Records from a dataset
········

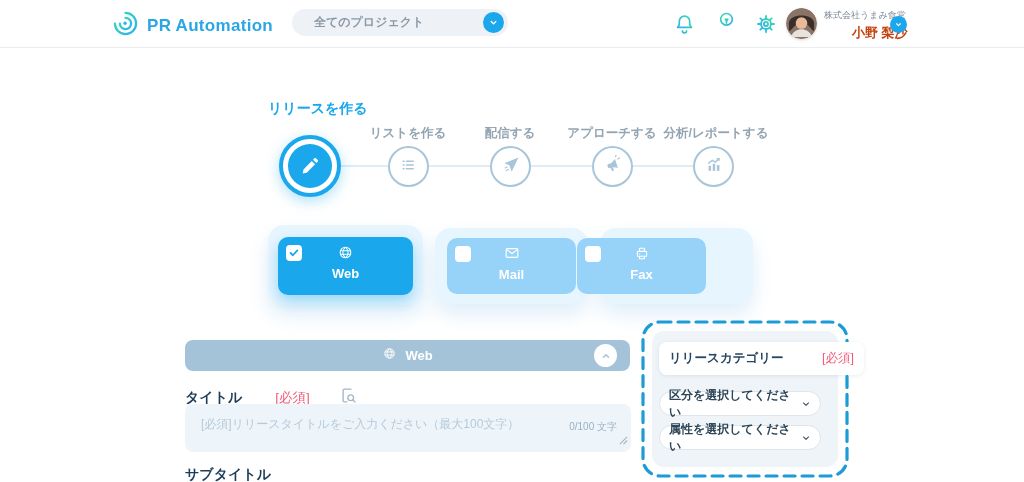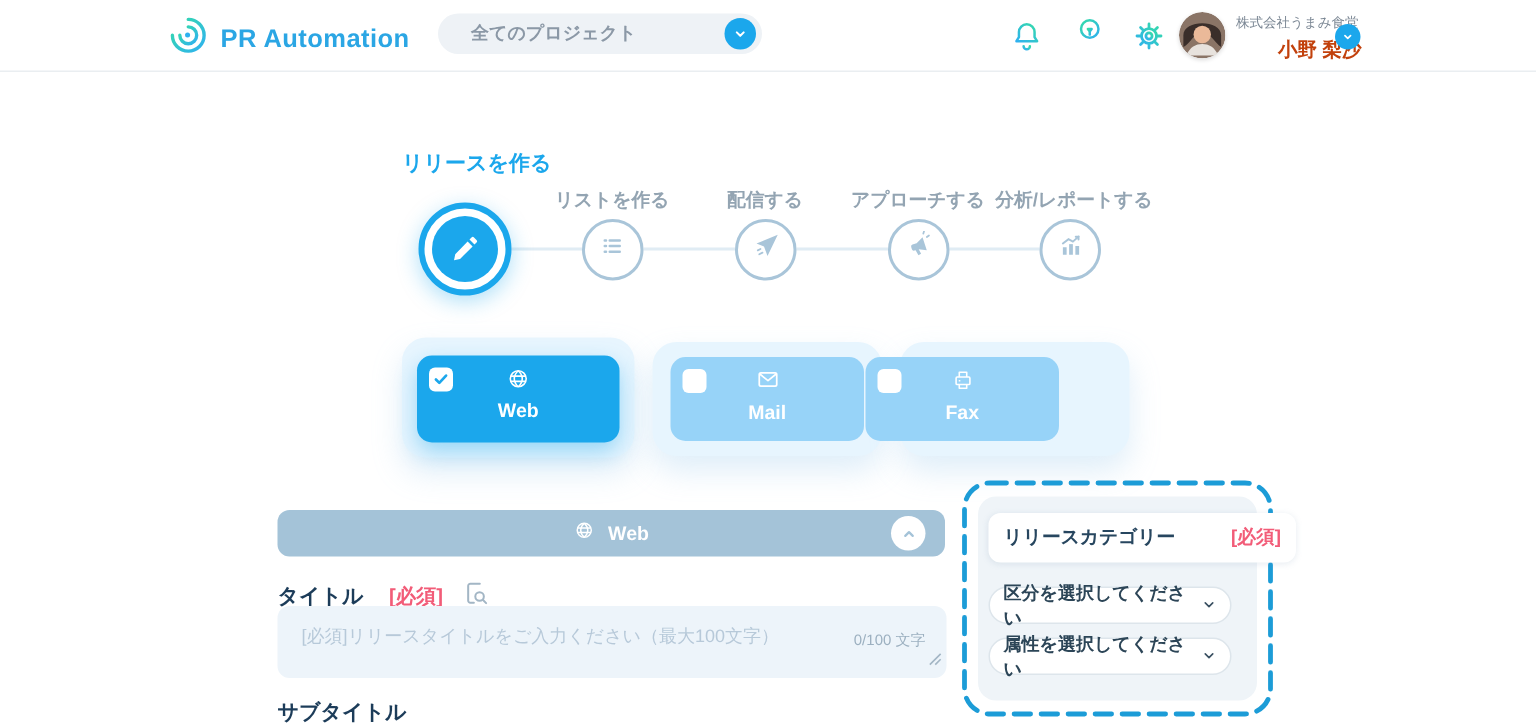--- a/index.html
+++ b/index.html
@@ -38,23 +38,23 @@
   .chan-card.active { background:#1ba7ec; box-shadow:0 6px 14px rgba(27,167,236,.4); }
   .chan-card.idle { background:#97d3f8;border-radius:10px; }
   .chan-check { position:absolute; left:8px; top:8px; width:16px; height:16px; background:#fff; border-radius:4px; display:flex; align-items:center; justify-content:center; cursor:pointer; }
   .chan-icon { position:absolute; left:0; right:0; top:7px; display:flex; justify-content:center; }
   .chan-label { position:absolute; left:0; right:0; top:29px; text-align:center; font-size:13px; font-weight:700; color:#fff; }
   
   .web-bar { position:absolute; left:185px; top:340px; width:445px; height:31px; background:#a4c3d8; border-radius:8px; display:flex; align-items:center; justify-content:center; gap:8px; cursor:pointer; }
   .web-bar-label { font-size:13px; font-weight:700; color:#fff; }
   .web-bar-caret { position:absolute; right:13px; top:4px; width:23px; height:23px; border-radius:50%; background:#fff; display:flex; align-items:center; justify-content:center; cursor:pointer; }
   
-  .title-row { position:absolute; left:185px; top:386px; display:flex; align-items:center; gap:5px;text-align:right; }
+  .title-row { position:absolute; left:185px; top:386px; display:flex; align-items:center; gap:21px;text-align:right; }
   .field-label { font-size:14px; font-weight:700; color:#1c3c59; }
-  .req { font-size:13.5px; font-weight:700; color:#f25c78;padding-left:12px; }
+  .req { font-size:13.5px; font-weight:400; color:#f25c78;padding-left:12px; }
   .doc-search { margin-left:8px; cursor:pointer; }
   .ta-wrap { position:absolute; left:185px; top:404px; width:446px; height:48px; }
   .ta-wrap textarea { width:100%; height:100%; background:#edf4fa; border:none; outline:none; resize:none; border-radius:8px; padding:12px 16px; font-family:inherit; font-size:12px; color:#37536b; }
   .ta-wrap textarea::placeholder { color:#b7c9d9; }
   .ta-counter { position:absolute; right:14px; bottom:18px; font-size:10px; color:#9cb0c0; }
   .ta-grip { position:absolute; right:3px; bottom:3px; cursor:nwse-resize; }
   .subtitle-label { position:absolute; left:185px; top:466px; font-size:14px; font-weight:700; color:#1c3c59; }
   
   .cat-dash { position:absolute; left:641px; top:320px; width:208px; height:158px; pointer-events:none; }
   .cat-panel { position:absolute; left:652px; top:331px; width:186px; height:136px; background:#eff4f8; border-radius:12px; }

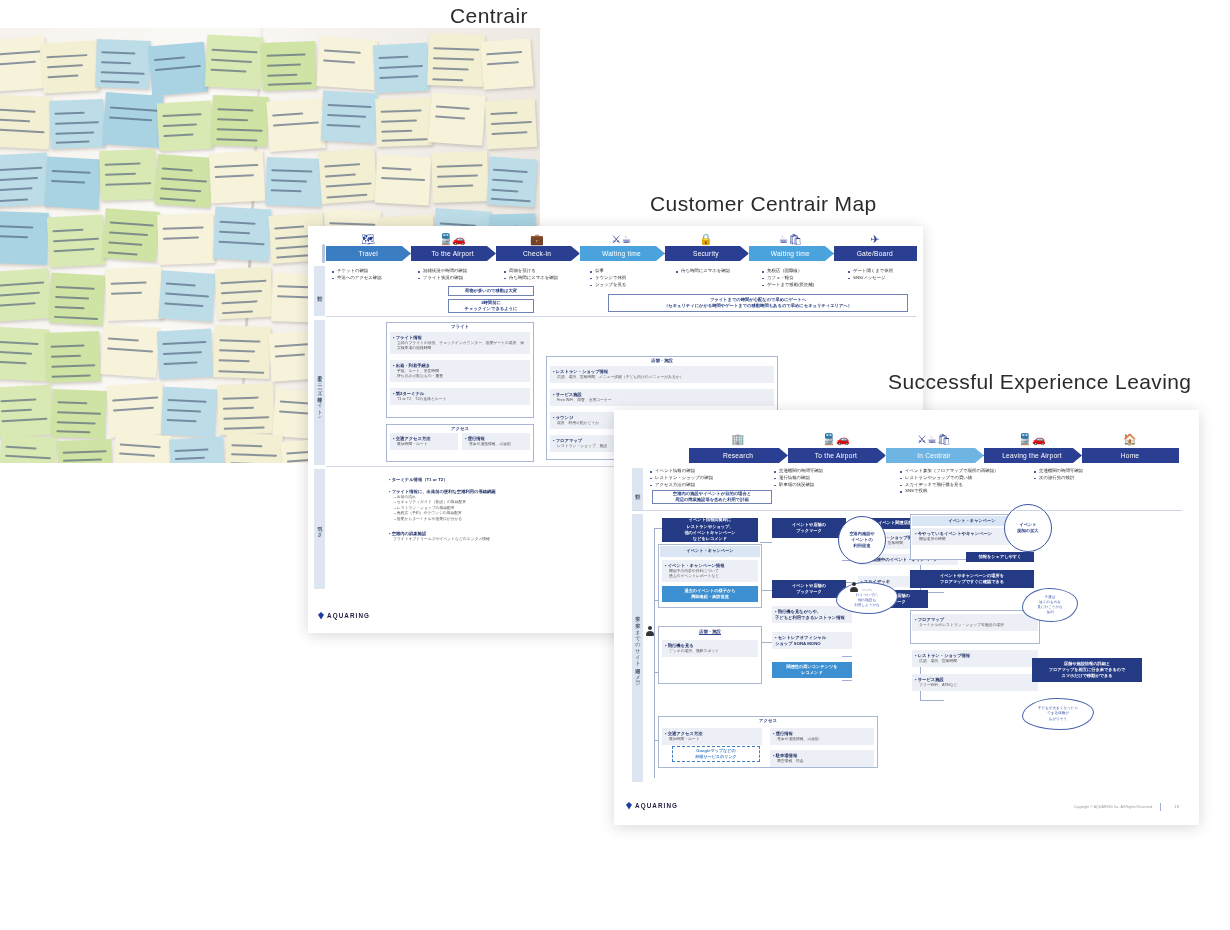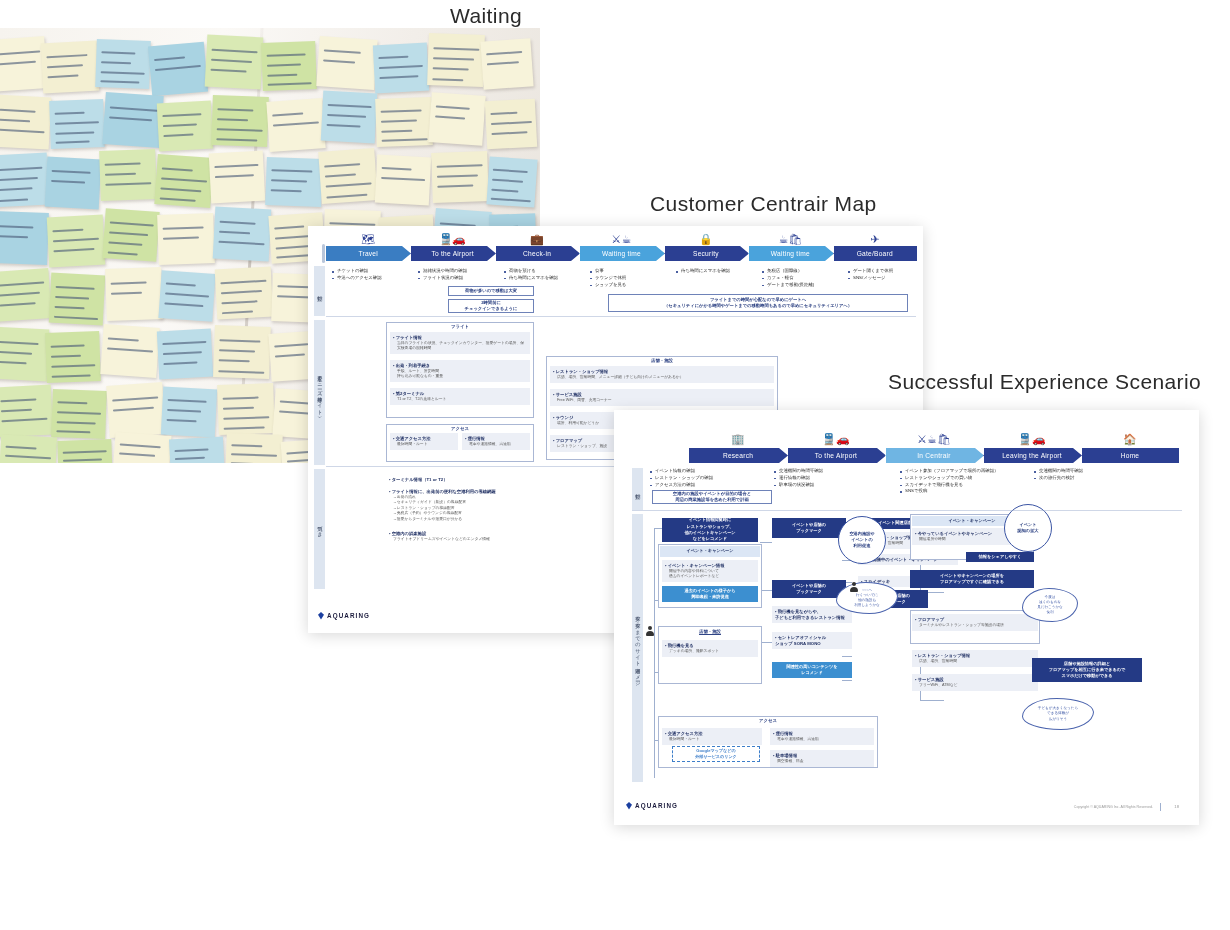--- a/index.html
+++ b/index.html
@@ -159,21 +159,21 @@
     width:6px;height:7.5px;background:#1b3fa0;
     clip-path:polygon(50% 0,100% 35%,50% 100%,0 35%);
   }
   .footer-logo .word{font-size:6.3px;letter-spacing:1.1px;color:#1a1a3c;font-weight:bold;}
   .copyright{position:absolute;font-size:3.6px;color:#9a9a9a;white-space:nowrap;}
   .pagenum{position:absolute;font-size:4.2px;color:#9a9a9a;}
 </style>
 </head>
 <body>
 
-<div class="slide-title" style="left:450px;top:4px;">Waiting</div>
+<div class="slide-title" style="left:450px;top:4px;">Centrair</div>
 
 <div class="panel" id="workshop-photo">
   <div class="board"></div>
   <div id="notes">
       <div class="note n-y" style="left: -12px; top: 10px; width: 58px; height: 52px; transform: rotate(-4deg);">
         <div class="scrib" style="top: 26%; right: 9%;"></div>
         <div class="scrib" style="top: 46%; right: 18%;"></div>
       </div>
       <div class="note n-y2" style="left: 42px; top: 14px; width: 56px; height: 50px; transform: rotate(-3deg);">
         <div class="scrib" style="top: 26%; right: 18%;"></div>
@@ -702,21 +702,21 @@
     <div class="conn" style="left:18px;top:90px;width:590px;height:1px;opacity:.5;"></div>
     <div class="conn" style="left:18px;top:240px;width:590px;height:1px;opacity:.5;"></div>
 
     <div class="footer-logo" style="left:10px;top:386px;">
       <span class="mark"></span>
       <span class="word">AQUARING</span>
     </div>
   </div>
 </div>
 
-<div class="slide-title" style="left:888px;top:370px;">Successful Experience Scenario</div>
+<div class="slide-title" style="left:888px;top:370px;">Successful Experience Leaving</div>
 
 <div class="panel slide" id="scenario-slide" style="left:614px;top:410px;width:585px;height:415px;">
   <div class="slide-inner">
 
     <div class="phase-icons" id="ses-icons" style="top: 18px; height: 17px; left: 75px; width: auto; right: 20px;">
         <div>
           <span style="display: inline-flex; align-items: flex-end; gap: 2px; color: rgb(43, 63, 146); font-size: 11px; line-height: 1;">🏢</span>
         </div>
         <div>
           <span style="display: inline-flex; align-items: flex-end; gap: 2px; color: rgb(43, 63, 146); font-size: 11px; line-height: 1;">🚆🚗</span>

········

-- Instructions for the task --
From the first record above to the last, output each one exactly and omit the pictures.

-- Output below --
--- a/index.html
+++ b/index.html
@@ -38,23 +38,23 @@
   .chan-card.active { background:#1ba7ec; box-shadow:0 6px 14px rgba(27,167,236,.4); }
   .chan-card.idle { background:#97d3f8;border-radius:10px; }
   .chan-check { position:absolute; left:8px; top:8px; width:16px; height:16px; background:#fff; border-radius:4px; display:flex; align-items:center; justify-content:center; cursor:pointer; }
   .chan-icon { position:absolute; left:0; right:0; top:7px; display:flex; justify-content:center; }
   .chan-label { position:absolute; left:0; right:0; top:29px; text-align:center; font-size:13px; font-weight:700; color:#fff; }
   
   .web-bar { position:absolute; left:185px; top:340px; width:445px; height:31px; background:#a4c3d8; border-radius:8px; display:flex; align-items:center; justify-content:center; gap:8px; cursor:pointer; }
   .web-bar-label { font-size:13px; font-weight:700; color:#fff; }
   .web-bar-caret { position:absolute; right:13px; top:4px; width:23px; height:23px; border-radius:50%; background:#fff; display:flex; align-items:center; justify-content:center; cursor:pointer; }
   
-  .title-row { position:absolute; left:185px; top:386px; display:flex; align-items:center; gap:5px;text-align:right; }
+  .title-row { position:absolute; left:185px; top:386px; display:flex; align-items:center; gap:21px;text-align:right; }
   .field-label { font-size:14px; font-weight:700; color:#1c3c59; }
-  .req { font-size:13.5px; font-weight:700; color:#f25c78;padding-left:12px; }
+  .req { font-size:13.5px; font-weight:400; color:#f25c78;padding-left:12px; }
   .doc-search { margin-left:8px; cursor:pointer; }
   .ta-wrap { position:absolute; left:185px; top:404px; width:446px; height:48px; }
   .ta-wrap textarea { width:100%; height:100%; background:#edf4fa; border:none; outline:none; resize:none; border-radius:8px; padding:12px 16px; font-family:inherit; font-size:12px; color:#37536b; }
   .ta-wrap textarea::placeholder { color:#b7c9d9; }
   .ta-counter { position:absolute; right:14px; bottom:18px; font-size:10px; color:#9cb0c0; }
   .ta-grip { position:absolute; right:3px; bottom:3px; cursor:nwse-resize; }
   .subtitle-label { position:absolute; left:185px; top:466px; font-size:14px; font-weight:700; color:#1c3c59; }
   
   .cat-dash { position:absolute; left:641px; top:320px; width:208px; height:158px; pointer-events:none; }
   .cat-panel { position:absolute; left:652px; top:331px; width:186px; height:136px; background:#eff4f8; border-radius:12px; }

--- a/index.html
+++ b/index.html
@@ -159,21 +159,21 @@
     width:6px;height:7.5px;background:#1b3fa0;
     clip-path:polygon(50% 0,100% 35%,50% 100%,0 35%);
   }
   .footer-logo .word{font-size:6.3px;letter-spacing:1.1px;color:#1a1a3c;font-weight:bold;}
   .copyright{position:absolute;font-size:3.6px;color:#9a9a9a;white-space:nowrap;}
   .pagenum{position:absolute;font-size:4.2px;color:#9a9a9a;}
 </style>
 </head>
 <body>
 
-<div class="slide-title" style="left:450px;top:4px;">Waiting</div>
+<div class="slide-title" style="left:450px;top:4px;">Centrair</div>
 
 <div class="panel" id="workshop-photo">
   <div class="board"></div>
   <div id="notes">
       <div class="note n-y" style="left: -12px; top: 10px; width: 58px; height: 52px; transform: rotate(-4deg);">
         <div class="scrib" style="top: 26%; right: 9%;"></div>
         <div class="scrib" style="top: 46%; right: 18%;"></div>
       </div>
       <div class="note n-y2" style="left: 42px; top: 14px; width: 56px; height: 50px; transform: rotate(-3deg);">
         <div class="scrib" style="top: 26%; right: 18%;"></div>
@@ -702,21 +702,21 @@
     <div class="conn" style="left:18px;top:90px;width:590px;height:1px;opacity:.5;"></div>
     <div class="conn" style="left:18px;top:240px;width:590px;height:1px;opacity:.5;"></div>
 
     <div class="footer-logo" style="left:10px;top:386px;">
       <span class="mark"></span>
       <span class="word">AQUARING</span>
     </div>
   </div>
 </div>
 
-<div class="slide-title" style="left:888px;top:370px;">Successful Experience Scenario</div>
+<div class="slide-title" style="left:888px;top:370px;">Successful Experience Leaving</div>
 
 <div class="panel slide" id="scenario-slide" style="left:614px;top:410px;width:585px;height:415px;">
   <div class="slide-inner">
 
     <div class="phase-icons" id="ses-icons" style="top: 18px; height: 17px; left: 75px; width: auto; right: 20px;">
         <div>
           <span style="display: inline-flex; align-items: flex-end; gap: 2px; color: rgb(43, 63, 146); font-size: 11px; line-height: 1;">🏢</span>
         </div>
         <div>
           <span style="display: inline-flex; align-items: flex-end; gap: 2px; color: rgb(43, 63, 146); font-size: 11px; line-height: 1;">🚆🚗</span>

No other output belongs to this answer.